• **Instructions for the task**: Exact repetition of every entry is required.

• **Excerpted data**:
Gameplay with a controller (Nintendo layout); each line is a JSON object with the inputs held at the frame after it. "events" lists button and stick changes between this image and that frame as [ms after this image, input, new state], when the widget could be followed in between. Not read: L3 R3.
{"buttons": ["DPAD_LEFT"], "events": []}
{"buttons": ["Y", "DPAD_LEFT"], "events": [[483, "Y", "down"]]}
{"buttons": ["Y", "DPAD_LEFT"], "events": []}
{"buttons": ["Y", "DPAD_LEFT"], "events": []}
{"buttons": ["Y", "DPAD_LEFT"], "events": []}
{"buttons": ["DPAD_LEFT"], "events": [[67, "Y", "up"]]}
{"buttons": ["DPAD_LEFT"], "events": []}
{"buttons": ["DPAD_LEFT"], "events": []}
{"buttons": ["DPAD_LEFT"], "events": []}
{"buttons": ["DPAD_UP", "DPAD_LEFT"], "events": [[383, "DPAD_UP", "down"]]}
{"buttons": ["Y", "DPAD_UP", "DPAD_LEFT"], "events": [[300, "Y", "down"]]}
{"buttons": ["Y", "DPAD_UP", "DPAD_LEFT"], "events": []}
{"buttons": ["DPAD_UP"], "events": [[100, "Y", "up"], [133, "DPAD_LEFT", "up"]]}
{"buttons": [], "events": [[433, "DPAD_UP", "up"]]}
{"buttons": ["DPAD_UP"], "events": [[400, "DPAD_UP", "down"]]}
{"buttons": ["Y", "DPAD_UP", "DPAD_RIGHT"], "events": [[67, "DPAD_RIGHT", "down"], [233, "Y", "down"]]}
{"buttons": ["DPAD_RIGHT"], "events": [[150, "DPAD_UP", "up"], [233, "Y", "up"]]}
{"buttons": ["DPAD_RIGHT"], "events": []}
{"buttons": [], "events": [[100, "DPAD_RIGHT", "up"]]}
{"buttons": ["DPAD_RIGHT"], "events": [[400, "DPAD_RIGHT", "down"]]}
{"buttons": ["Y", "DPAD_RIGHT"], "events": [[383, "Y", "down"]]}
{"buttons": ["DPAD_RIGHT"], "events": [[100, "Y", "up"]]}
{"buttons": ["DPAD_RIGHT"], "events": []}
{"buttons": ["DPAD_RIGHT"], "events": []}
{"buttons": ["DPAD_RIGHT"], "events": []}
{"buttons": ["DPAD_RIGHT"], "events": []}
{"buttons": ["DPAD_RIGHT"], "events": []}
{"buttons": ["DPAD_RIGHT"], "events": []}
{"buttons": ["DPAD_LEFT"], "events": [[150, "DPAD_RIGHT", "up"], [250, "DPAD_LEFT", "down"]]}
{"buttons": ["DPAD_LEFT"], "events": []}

• **Answer box**:
Gameplay with a controller (Nintendo layout); each line is a JSON object with the inputs held at the frame after it. "events" lists button and stick changes between this image and that frame as [ms after this image, input, new state], when the widget could be followed in between. Not read: L3 R3.
{"buttons": ["DPAD_LEFT"], "events": []}
{"buttons": ["Y", "DPAD_LEFT"], "events": [[483, "Y", "down"]]}
{"buttons": ["Y", "DPAD_LEFT"], "events": []}
{"buttons": ["Y", "DPAD_LEFT"], "events": []}
{"buttons": ["Y", "DPAD_LEFT"], "events": []}
{"buttons": ["DPAD_LEFT"], "events": [[67, "Y", "up"]]}
{"buttons": ["DPAD_LEFT"], "events": []}
{"buttons": ["DPAD_LEFT"], "events": []}
{"buttons": ["DPAD_LEFT"], "events": []}
{"buttons": ["DPAD_UP", "DPAD_LEFT"], "events": [[383, "DPAD_UP", "down"]]}
{"buttons": ["Y", "DPAD_UP", "DPAD_LEFT"], "events": [[300, "Y", "down"]]}
{"buttons": ["Y", "DPAD_UP", "DPAD_LEFT"], "events": []}
{"buttons": ["DPAD_UP"], "events": [[100, "Y", "up"], [133, "DPAD_LEFT", "up"]]}
{"buttons": [], "events": [[433, "DPAD_UP", "up"]]}
{"buttons": ["DPAD_UP"], "events": [[400, "DPAD_UP", "down"]]}
{"buttons": ["Y", "DPAD_UP", "DPAD_RIGHT"], "events": [[67, "DPAD_RIGHT", "down"], [233, "Y", "down"]]}
{"buttons": ["DPAD_RIGHT"], "events": [[150, "DPAD_UP", "up"], [233, "Y", "up"]]}
{"buttons": ["DPAD_RIGHT"], "events": []}
{"buttons": [], "events": [[100, "DPAD_RIGHT", "up"]]}
{"buttons": ["DPAD_RIGHT"], "events": [[400, "DPAD_RIGHT", "down"]]}
{"buttons": ["Y", "DPAD_RIGHT"], "events": [[383, "Y", "down"]]}
{"buttons": ["DPAD_RIGHT"], "events": [[100, "Y", "up"]]}
{"buttons": ["DPAD_RIGHT"], "events": []}
{"buttons": ["DPAD_RIGHT"], "events": []}
{"buttons": ["DPAD_RIGHT"], "events": []}
{"buttons": ["DPAD_RIGHT"], "events": []}
{"buttons": ["DPAD_RIGHT"], "events": []}
{"buttons": ["DPAD_RIGHT"], "events": []}
{"buttons": ["DPAD_LEFT"], "events": [[150, "DPAD_RIGHT", "up"], [250, "DPAD_LEFT", "down"]]}
{"buttons": ["DPAD_LEFT"], "events": []}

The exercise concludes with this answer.